No será sorprendente que a medio plazo veamos a Estados Unidos instalar los relevos de las bases militares en terreno libio. Tampoco habrá que extrañarse si una gran parte de las industrias libias se privatizan en los próximos meses en provecho de grandes grupos occidentales. La operación «Amanecer de la Odisea» sólo es el principio del largo viaje de la OTAN para conquistar África militarmente, a falta de saber cómo invertir para el futuro de sus poblaciones. Frente a las inesperadas revueltas democráticas de las sociedades de Túnez y Egipto, que no recibieron el apoyo de los dirigentes demócratas, estos últimos han preferido tomar la iniciativa en Libia para recuperar el control del tablero geopolítico regional. Los occidentales están en plena guerra fría con China en África y con el Irán chií en la cercana Península Arábiga; parece que los libios tienen que pagar el pato bajo la mirada pasiva de la opinión pública occidental. Nada nuevo para quien observe fríamente los actos de guerra de los demócratas más allá de las apariencias mediáticas. En esta reconquista del terreno perdido, los occidentales reciben la ayuda de Arabia Saudí, Catar y los Emiratos Árabes Unidos, todos los países que participaron en la represión del levantamiento popular de Barhéin. La empresa estadounidense de mercenarios Xe Services [antaño conocida con el nombre de Blackwater] está constituyendo en los Emiratos Árabes Unidos una fuerza de intervención destinada a sofocar las revoluciones populares que podrían surgir en la región. Arabia Saudí vierte miles de millones de dólares para asegurarse de que Egipto mantiene su oligarquía en su sitio y ya no avanza por el camino de la democracia. En ese contexto, y dado que Gadafi no mantuvo sus promesas respecto a Estados Unidos, Francia y Gran Bretaña en lo que se refiere a los contratos petroleros y la compra de armamento, es el momento de dar una lección al nuevo amigo poco fiable. Una vez que Gadafi esté fuera de juego Francia podrá, si Argelia ha aprendido debidamente la lección libia, relanzar la Unión para el Mediterráneo que fue desdeñada por el dictador libio.

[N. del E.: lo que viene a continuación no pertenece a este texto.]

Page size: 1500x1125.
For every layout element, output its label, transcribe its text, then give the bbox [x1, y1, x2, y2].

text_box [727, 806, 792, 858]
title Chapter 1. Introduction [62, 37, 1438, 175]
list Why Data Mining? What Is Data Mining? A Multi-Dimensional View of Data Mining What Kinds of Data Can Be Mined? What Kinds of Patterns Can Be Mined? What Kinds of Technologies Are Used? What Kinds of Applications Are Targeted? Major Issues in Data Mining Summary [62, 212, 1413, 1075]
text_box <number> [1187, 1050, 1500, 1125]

Aunque es difícil no alegrarse de la caída de un dictador, desde nuestro punto de vista es un crimen por parte de los países occidentales tomar el pretexto de esa caída para bombardear, conquistar, desmembrar y despojar a un país sin llevar la democracia. Derrocado el dictador la opresión permanece, en general con más violencia, menos derechos para las mujeres y los niños y una economía despedazada por la rapacidad de los nuevos jefes locales aliados de los demócratas con las manos sucias. ¿Las fosas comunes que dejan tras de sí las democracias son más tolerables y menos dolorosas que las que dejan las dictaduras? Ahí está la debacle iraquí para que lo recordemos: las bellas declaraciones occidentales están pavimentadas de malas intenciones; a las promesas siguen los crímenes, a los crímenes las tumbas, a las tumbas el silencio de las víctimas. Las intervenciones occidentales parecen añadir, en muchos casos, un plus de desesperación a las desgracias de los pueblos oprimidos.

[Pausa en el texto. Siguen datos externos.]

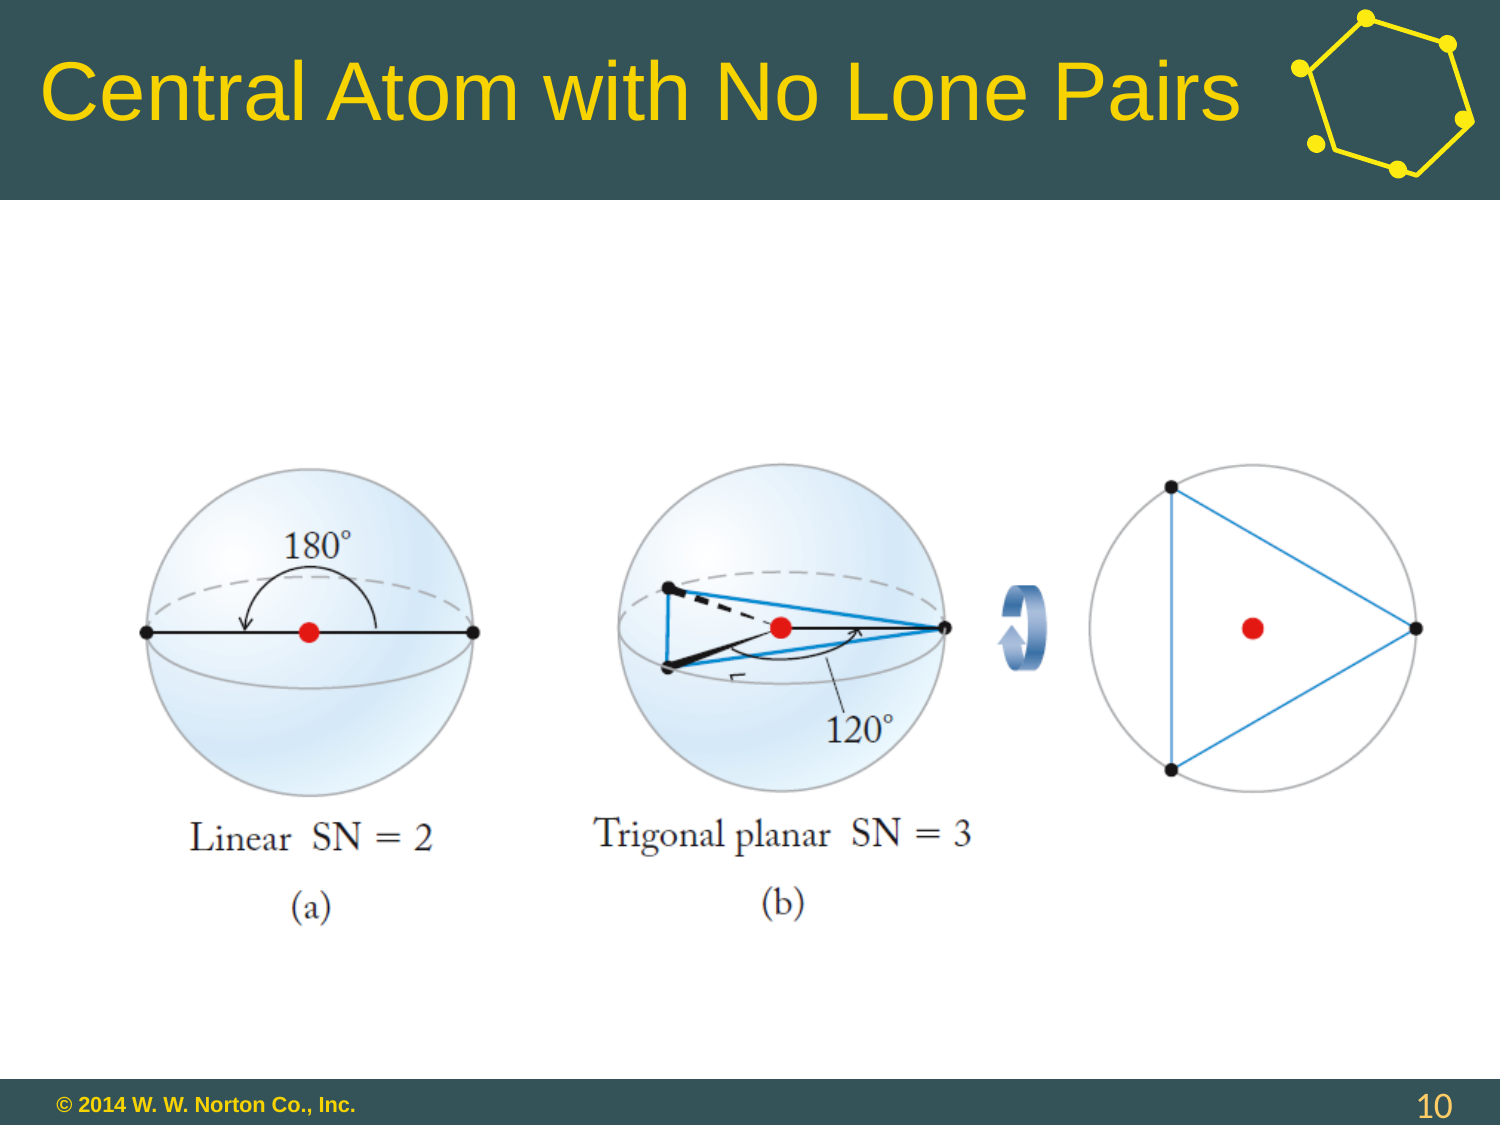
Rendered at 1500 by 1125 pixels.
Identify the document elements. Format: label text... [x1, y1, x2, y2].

Los ejemplos de Túnez y Egipto demuestran que los pueblos son capaces de derribar a sus tiranos vertiendo menos sangre y con menos sufrimientos que cuando son los occidentales quienes se mezclan. Pero estos últimos no pueden imaginar un mundo sin ellos; quieren ser imprescindibles a cualquier precio, incluso si para ello deben cometer lo irreparable. La democracia se convierte en una coartada para los demócratas de manos sucias que no soportan que el mundo se les escape y que las aspiraciones democráticas de los países árabes no se inspiren en ellos, no se apoyen en ellos, no se encomienden a ellos.